### Testo di partenza
----

Un po’ come per il Fight Club, pare che la prima tacita regola sulla fragilità umana è che non se ne parli. La tenace e generalizzata resistenza ad affrontare l’argomento potrebbe forse da sola bastare per intuirne l’importanza fondamentale, il suo potenziale di strappare la nostra maschera collettiva facendo tremare i polsi di Madama Società.


La cultura occidentale odierna è usualmente definita “individualista”, poiché avrebbe come nucleo la libera autodeterminazione della persona, e questo a parer mio è un brillante modo di usare termini ambiguamente. Sin da bambini, nel disegnare una mappa mentale che ci guidi in questo misterioso e strambo mondo, assorbiamo un gran numero di imperativi impliciti: impariamo così dall’ambiente sociale che è opportuno essere forti, decisi, autonomi, efficaci, razionali e reattivi, socievoli e solari, ma un po’ prevenuti (perché guai a lasciarsi calpestare da chi è più furbo); apprendiamo che dobbiamo avere personalità, purché non si risulti troppo “anormali”, che dobbiamo essere amati e apprezzati da chi ci circonda e che dovremmo essere in grado di conquistarci una nostra felicità, ma cosa sia un’accettabile felicità è già deciso a priori. Fallimenti e debolezze? Vanno bene solo se sai

riderne, e se gli altri accondiscendono a riderne con te. Sei libero di essere ciò che sei, ma sotto il ricatto, velato ma chiaramente percepibile, che al mancato conformismo corrisponde l’esclusione. E allora mi pare quantomeno curiosa la pretesa di definire questa un’“autodeterminazione libera”.

----

### Elenco dei compiti
[1] Sostituisci «maschera» con «facciata» e riscrivi il testo sulla fragilità umana tra «Un po’ come» e «di Madama Società.», estremi inclusi.
[2] Prosegui il testo sulla fragilità umana dal punto in cui si ferma.
Le voci riportate qui sotto sono materiale a sé, separato dal testo sulla fragilità umana.

### Voci fornite

----

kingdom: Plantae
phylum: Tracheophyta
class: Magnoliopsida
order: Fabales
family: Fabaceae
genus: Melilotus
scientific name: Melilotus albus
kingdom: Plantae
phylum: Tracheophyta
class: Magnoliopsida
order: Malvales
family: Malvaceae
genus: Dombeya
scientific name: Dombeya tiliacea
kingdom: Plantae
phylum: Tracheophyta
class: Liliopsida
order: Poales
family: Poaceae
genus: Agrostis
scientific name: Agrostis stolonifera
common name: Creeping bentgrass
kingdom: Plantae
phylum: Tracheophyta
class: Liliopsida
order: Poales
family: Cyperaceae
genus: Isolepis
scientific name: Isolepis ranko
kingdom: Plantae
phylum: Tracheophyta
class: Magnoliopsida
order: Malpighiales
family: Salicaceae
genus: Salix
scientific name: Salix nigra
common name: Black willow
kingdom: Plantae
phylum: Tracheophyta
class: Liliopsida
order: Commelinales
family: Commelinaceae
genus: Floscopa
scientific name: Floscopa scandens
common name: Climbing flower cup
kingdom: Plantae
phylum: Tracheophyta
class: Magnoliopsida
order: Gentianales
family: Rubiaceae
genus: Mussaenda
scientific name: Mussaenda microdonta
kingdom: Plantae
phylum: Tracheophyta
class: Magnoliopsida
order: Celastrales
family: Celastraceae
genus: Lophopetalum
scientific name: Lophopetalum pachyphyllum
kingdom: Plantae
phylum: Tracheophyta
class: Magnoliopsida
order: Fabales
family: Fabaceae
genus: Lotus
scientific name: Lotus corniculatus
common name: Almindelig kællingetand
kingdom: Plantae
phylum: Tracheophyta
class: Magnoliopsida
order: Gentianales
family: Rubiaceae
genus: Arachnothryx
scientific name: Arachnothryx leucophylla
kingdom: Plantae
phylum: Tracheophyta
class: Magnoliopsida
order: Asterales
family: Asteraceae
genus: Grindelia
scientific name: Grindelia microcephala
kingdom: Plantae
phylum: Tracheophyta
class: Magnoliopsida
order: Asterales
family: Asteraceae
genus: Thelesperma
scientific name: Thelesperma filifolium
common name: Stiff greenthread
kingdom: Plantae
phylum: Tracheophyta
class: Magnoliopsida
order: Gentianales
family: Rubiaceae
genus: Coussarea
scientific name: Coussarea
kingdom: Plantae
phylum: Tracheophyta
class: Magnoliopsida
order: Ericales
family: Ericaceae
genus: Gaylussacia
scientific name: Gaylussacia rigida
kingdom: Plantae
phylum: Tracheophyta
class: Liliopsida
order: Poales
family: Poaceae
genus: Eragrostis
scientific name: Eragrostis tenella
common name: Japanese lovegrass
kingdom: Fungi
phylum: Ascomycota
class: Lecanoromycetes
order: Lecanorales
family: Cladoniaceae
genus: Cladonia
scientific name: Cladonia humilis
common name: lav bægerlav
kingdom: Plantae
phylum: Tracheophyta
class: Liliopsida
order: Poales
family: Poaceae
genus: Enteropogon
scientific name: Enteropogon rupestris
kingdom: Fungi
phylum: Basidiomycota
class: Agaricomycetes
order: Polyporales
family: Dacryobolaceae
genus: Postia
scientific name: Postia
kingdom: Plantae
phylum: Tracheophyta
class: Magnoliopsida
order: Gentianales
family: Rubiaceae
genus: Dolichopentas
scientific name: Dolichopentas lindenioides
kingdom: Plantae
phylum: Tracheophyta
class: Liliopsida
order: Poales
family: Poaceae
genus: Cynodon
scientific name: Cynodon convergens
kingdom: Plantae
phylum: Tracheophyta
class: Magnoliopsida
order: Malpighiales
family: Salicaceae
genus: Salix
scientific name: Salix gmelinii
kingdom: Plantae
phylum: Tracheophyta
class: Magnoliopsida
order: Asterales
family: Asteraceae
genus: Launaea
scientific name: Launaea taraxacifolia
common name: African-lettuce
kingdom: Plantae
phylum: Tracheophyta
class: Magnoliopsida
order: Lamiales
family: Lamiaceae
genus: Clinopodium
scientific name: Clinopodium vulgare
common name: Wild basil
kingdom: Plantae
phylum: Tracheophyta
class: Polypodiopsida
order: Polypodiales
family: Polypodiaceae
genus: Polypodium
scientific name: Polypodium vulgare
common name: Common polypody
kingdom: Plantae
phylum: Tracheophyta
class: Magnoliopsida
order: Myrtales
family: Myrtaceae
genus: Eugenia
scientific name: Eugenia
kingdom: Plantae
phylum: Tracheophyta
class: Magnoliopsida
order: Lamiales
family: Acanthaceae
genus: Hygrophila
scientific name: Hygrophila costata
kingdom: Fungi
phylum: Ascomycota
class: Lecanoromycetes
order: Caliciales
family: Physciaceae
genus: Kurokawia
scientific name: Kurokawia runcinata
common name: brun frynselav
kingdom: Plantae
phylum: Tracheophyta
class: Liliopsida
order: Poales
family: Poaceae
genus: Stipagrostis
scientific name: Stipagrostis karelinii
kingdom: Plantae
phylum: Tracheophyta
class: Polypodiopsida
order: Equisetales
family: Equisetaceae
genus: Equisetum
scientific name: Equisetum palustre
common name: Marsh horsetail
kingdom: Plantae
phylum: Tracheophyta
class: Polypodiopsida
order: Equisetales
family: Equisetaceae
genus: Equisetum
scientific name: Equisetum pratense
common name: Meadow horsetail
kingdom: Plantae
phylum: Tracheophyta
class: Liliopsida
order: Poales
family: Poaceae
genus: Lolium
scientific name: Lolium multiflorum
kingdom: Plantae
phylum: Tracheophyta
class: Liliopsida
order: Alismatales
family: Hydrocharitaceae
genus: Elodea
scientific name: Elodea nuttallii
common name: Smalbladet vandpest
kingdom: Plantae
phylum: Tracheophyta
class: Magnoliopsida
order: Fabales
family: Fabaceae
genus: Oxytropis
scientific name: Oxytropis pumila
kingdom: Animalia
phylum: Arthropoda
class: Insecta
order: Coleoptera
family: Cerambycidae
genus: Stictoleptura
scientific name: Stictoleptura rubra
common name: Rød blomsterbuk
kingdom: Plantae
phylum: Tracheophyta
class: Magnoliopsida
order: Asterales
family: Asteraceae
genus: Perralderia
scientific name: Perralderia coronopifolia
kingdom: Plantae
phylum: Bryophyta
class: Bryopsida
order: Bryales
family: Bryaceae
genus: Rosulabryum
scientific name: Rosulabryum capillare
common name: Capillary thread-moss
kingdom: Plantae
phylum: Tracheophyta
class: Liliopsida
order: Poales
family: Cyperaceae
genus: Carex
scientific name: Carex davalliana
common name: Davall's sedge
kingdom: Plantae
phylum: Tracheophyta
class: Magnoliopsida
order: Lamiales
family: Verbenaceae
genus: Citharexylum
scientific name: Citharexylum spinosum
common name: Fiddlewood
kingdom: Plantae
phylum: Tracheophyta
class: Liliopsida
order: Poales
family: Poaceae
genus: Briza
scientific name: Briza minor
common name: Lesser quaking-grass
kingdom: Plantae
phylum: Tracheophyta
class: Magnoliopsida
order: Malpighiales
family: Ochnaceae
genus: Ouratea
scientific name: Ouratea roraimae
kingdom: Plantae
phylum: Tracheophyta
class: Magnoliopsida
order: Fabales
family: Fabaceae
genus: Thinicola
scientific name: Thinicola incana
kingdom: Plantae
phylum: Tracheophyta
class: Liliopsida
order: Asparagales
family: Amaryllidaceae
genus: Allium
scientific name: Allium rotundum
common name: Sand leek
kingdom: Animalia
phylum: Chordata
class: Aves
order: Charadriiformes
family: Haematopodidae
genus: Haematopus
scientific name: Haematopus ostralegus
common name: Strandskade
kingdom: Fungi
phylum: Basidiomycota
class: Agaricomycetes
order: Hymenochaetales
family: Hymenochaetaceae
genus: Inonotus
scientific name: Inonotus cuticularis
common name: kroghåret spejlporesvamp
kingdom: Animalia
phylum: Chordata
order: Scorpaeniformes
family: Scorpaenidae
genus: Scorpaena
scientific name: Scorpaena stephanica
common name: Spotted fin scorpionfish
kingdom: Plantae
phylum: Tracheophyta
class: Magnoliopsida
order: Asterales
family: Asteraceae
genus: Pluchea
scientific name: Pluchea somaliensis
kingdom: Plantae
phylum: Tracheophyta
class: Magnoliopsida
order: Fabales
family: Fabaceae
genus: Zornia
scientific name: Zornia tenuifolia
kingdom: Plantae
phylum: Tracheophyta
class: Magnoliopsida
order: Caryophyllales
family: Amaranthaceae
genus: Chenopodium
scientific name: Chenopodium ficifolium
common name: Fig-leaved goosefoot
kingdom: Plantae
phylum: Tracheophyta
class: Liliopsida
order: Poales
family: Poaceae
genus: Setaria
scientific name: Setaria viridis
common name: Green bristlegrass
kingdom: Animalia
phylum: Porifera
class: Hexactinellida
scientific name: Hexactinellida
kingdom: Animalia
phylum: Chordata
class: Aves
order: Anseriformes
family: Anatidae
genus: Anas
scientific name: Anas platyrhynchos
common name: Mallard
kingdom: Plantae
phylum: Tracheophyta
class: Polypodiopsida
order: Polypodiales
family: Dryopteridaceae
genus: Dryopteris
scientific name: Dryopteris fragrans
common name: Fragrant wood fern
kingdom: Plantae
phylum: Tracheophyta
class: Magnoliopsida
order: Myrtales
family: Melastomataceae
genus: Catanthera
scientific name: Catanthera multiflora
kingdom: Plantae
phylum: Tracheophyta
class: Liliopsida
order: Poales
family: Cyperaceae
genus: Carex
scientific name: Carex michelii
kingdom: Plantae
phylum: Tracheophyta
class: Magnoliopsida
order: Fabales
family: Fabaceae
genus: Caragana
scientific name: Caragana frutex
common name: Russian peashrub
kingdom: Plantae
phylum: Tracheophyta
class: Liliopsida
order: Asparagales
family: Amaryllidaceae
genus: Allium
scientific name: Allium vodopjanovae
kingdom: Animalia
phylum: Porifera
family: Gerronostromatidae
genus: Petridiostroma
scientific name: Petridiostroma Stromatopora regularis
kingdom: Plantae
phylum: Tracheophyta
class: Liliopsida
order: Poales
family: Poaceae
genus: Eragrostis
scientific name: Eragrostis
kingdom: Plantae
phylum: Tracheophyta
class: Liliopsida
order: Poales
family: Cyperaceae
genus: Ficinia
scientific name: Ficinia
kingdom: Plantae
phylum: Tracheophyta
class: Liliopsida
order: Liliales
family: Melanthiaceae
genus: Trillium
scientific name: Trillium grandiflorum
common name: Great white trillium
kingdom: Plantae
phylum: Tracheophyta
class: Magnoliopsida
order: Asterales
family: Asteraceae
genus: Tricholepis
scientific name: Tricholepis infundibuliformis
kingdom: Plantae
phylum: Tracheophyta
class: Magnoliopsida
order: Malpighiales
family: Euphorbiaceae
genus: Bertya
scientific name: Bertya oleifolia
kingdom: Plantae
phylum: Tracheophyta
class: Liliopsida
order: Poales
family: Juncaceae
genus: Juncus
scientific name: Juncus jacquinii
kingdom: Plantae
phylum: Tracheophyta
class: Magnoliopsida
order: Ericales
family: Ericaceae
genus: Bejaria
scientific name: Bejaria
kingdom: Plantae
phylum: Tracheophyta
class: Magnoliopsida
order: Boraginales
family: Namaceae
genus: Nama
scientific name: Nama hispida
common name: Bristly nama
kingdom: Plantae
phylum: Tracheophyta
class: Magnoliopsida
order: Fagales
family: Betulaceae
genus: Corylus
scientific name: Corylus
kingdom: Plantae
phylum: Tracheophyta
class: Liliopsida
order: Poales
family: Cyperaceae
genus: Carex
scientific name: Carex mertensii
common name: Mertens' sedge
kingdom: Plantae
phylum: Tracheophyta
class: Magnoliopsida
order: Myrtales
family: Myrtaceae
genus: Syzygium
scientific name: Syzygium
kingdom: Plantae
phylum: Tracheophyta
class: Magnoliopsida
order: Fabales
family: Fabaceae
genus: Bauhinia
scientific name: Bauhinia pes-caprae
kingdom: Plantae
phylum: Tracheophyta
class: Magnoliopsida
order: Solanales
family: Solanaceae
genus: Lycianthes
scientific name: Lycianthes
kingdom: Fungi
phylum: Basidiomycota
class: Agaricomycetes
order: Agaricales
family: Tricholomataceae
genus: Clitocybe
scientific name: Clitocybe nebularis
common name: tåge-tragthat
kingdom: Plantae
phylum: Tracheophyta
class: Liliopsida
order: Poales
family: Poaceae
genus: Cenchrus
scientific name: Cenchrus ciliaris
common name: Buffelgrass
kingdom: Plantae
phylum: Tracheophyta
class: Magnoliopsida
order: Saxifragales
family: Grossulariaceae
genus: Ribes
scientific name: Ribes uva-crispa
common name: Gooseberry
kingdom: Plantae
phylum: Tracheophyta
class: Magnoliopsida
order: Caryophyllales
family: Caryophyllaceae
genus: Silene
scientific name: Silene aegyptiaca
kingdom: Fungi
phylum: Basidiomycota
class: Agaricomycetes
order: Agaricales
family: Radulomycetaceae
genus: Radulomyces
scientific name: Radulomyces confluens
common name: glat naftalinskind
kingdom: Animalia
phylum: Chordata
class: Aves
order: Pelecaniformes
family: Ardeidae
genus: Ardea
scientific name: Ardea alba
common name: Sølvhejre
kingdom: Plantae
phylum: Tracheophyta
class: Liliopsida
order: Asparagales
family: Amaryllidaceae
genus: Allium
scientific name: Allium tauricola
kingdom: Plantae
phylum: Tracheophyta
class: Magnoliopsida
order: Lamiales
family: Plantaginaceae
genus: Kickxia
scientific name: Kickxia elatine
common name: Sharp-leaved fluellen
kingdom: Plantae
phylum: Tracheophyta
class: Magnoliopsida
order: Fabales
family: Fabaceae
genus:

----

### Risposte per compito
[1]
Un po’ come per il Fight Club, pare che la prima tacita regola sulla fragilità umana è che non se ne parli. La tenace e generalizzata resistenza ad affrontare l’argomento potrebbe forse da sola bastare per intuirne l’importanza fondamentale, il suo potenziale di strappare la nostra facciata collettiva facendo tremare i polsi di Madama Società.

[2]
Il risultato di questa splendida alchimia è un modello antropologico dei vincenti, della prestazione, di chi ha tutto sotto controllo o di chi, avendolo perso per qualche accidente, lo recupera subito riaffermando il proprio spirito da combattente dinanzi alle avversità. Residua ben poco spazio per la vulnerabilità, il dubbio, l’insoddisfazione, la paura, il dolore, che perdono progressivamente cittadinanza nel nostro orizzonte di vita tutto programmato per imitare la Macchina, dimentichi che anch’essa ha bisogno di manutenzione e ogni tanto si rompe. Ma, allora, chi è l’individuo che viene posto al centro? Non è forse un soggetto dimezzato, come il Visconte Medardo di calviniana memoria?


Parliamoci chiaro, in parte questa rimozione collettiva ci serve: riconoscere la dirompenza della nostra fragilità genera domande cui è impossibile dare risposte definitive. Sebbene persino la scienza abbia ridiscusso i propri fondamentali, capitolando davanti all’indeterminazione, alla relatività, alla non-linearità della realtà, pare che nella vita quotidiana l’essere umano non riesca proprio a fare i conti con l’incertezza: abbiamo bisogno di schemi e schermi che ci proteggano dalla nostra precarietà, dalla mancanza di senso, dall’insostenibile leggerezza dell’essere come dalla banalità del male, dalla consapevolezza che da soli saremmo perduti. E dunque ben venga inventarsi un rassicurante copione, a patto che questo non si trasformi in una gabbia.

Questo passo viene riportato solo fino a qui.